There is no doubt that the nivometer will show every day in the year—though it will not be so often noticed—the height at which the snow stands against the face of that rock. But how much information can it give about the snowfall? Snow cannot find its true level on the face of a rock against which it is blown about by the wind and where it is interfered with by the temperature of the stone, sometimes heated by the sun and sometimes colder than the air surrounding it.

Snow is not like water or air. It is not an elastic consistent substance or a uniform fluid, like gas, seeking its own level or settling down upon a surface. It falls unevenly upon an uneven ground. It melts or accumulates, shrinks or flies about according to its local situation, and, within a given time, the nivometer will give very contradictory readings. A snow gauge is no easy thing to establish. When rain falls it is easily measured, because, in the course of nature, it is mere water. Not so with snow.

What is measured by the Alpine nivometers is the height of the snow lying at a certain place on a given day. Density cannot be checked. Yet it operates immediately after the snowfall. This mode of mensuration gives no reliable clue. Some of the snow was carried away by the wind that would have remained on a windless day. Some has been blown from elsewhere, in what proportion it is impossible to tell. How much has melted depends on the sun heat, and the amount of this deficiency no instrument is there to record. A storm may have intervened. Another may have blown the snow flat, concentrating the total mass within a smaller compass. Another may have piled it up in abnormal wreaths.

The science of snow measurement is quite in its infancy. When it is developed it will probably be on lines very different from those at present followed, and the results cannot be foretold.

Natural nivometers should be raised above the surface like dovecots and set up in wide-open spaces, in situations exposed to the four winds of heaven. They should be able to receive on all sides the snow moving in the air. They should be in the shape of a cone with long, gently sloping sides. And even then they would not prove much, unless the snow they had collected was gauged after every fall and the apparatus swept clean and prepared to receive the next fall on a smooth surface.
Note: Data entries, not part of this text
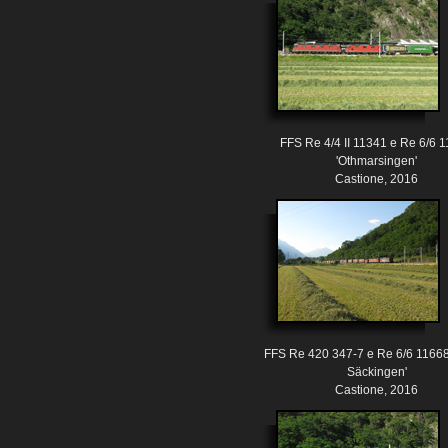
FFS Re 4/4 II 11341 e Re 6/6 
'Othmarsingen'
Castione, 2016
FFS Re 420 347-7 e Re 6/6 11668 
Säckingen'
Castione, 2016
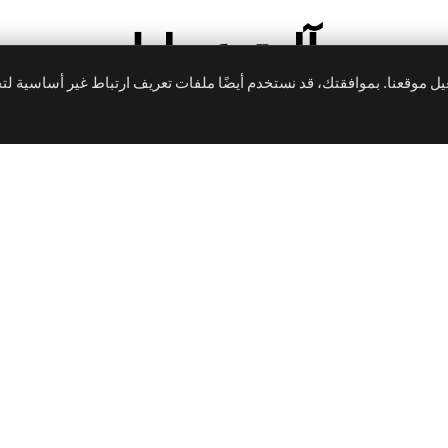
آلية عملنا
 موقعنا. بموافقتك، قد نستخدم أيضًا ملفات تعريف ارتباط غير أساسية ل
مدة ونطاق العمل
وعمليات تفتيش
لتنفيذ
ارير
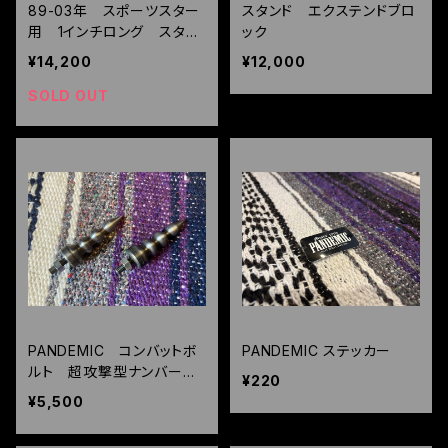
89-03年 スポーツスター
スタンド エクステンドブロ
用 1インチロング スタン
ック
ド キックスタンド XL 12
¥14,200
¥12,000
00 880
SOLD OUT
PANDEMIC コンバットボ
PANDEMIC ステッカー
ルト 超攻撃型ナンバーボ
¥220
ルト
¥5,500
It would then probably be found that the amount of snow falling on the glaciers of the Alps is much smaller than we are apt to imagine. In any case, the depth of the snow that finds a permanent station upon the rock and ice surface of the Alps, till spring, is only a fraction of the depth of snow that would be obtained by adding together each volume of snow that might be gauged after each separate snowfall. Snowflakes form an aggregate which gradually passes into a conglomerate. They lie at first like the pieces of a game of spillikins, at different angles with one another. By degrees the crystals lose their shape. The edges of the prisms die out. The air that circulated between them is expelled. A hard texture takes the place of the flimsy structure of the first moment. In this process of reduction in volume and of increase in density, cracks are generated in the mass. They are at first potential and remain latent till wind-pressure, or the footfall of man, determines the bursting open of the surface, accompanied by a report which sometimes unnecessarily alarms the unwary, and at other times is a sure sign of a dangerous snow-quake.

The depth of the snow is also modified by a process of sublimation which causes it to shrink rapidly. The atmosphere while re-absorbing the air expired by the snow, also re-assimilates some of its moisture, even without the suggestion of a thaw.

The outcome of so many efficient causes may be summed up in one word: shrinkage. But, as snow almost always is wind-driven when it falls, a large portion of the quantity follows in the air a course parallel to the wind, and (when it strikes obliquely the smooth and slippery surfaces—old snow, ice, rock surfaces—over which it travels instead of locating itself upon them) it is impelled forward, and sweeps along till it can find a lodgement against a solid protuberance, or is dropped over the edge of some break in the surface, out of the reach of the wind, when it finds a resting-place and gets piled up. This is another reason why one meets with less snow on the wind-swept, high-lying surfaces than in the middle zone of the Alps.

A third effective cause is to be found in the clouds. Snow-laden clouds do not generally unload themselves at a very high altitude. They form themselves in belts on the lower flanks of each range and pour forth their contents nearer the grazing and forest zone than one would be led to expect when one looks up towards them from the bottom of a valley. We then see the basement and sides of the cloud masses. We project their vertical lines almost infinitely into space. This is the kind of delusion to which we are subject when we look at a house from the street-level or, vice versâ, when we look down from a roof on to the pavement. The actual volume of snow whirling above our heads is considerably thinner than we assume. This is the case particularly during the winter season in Switzerland, as winter balloonists may testify.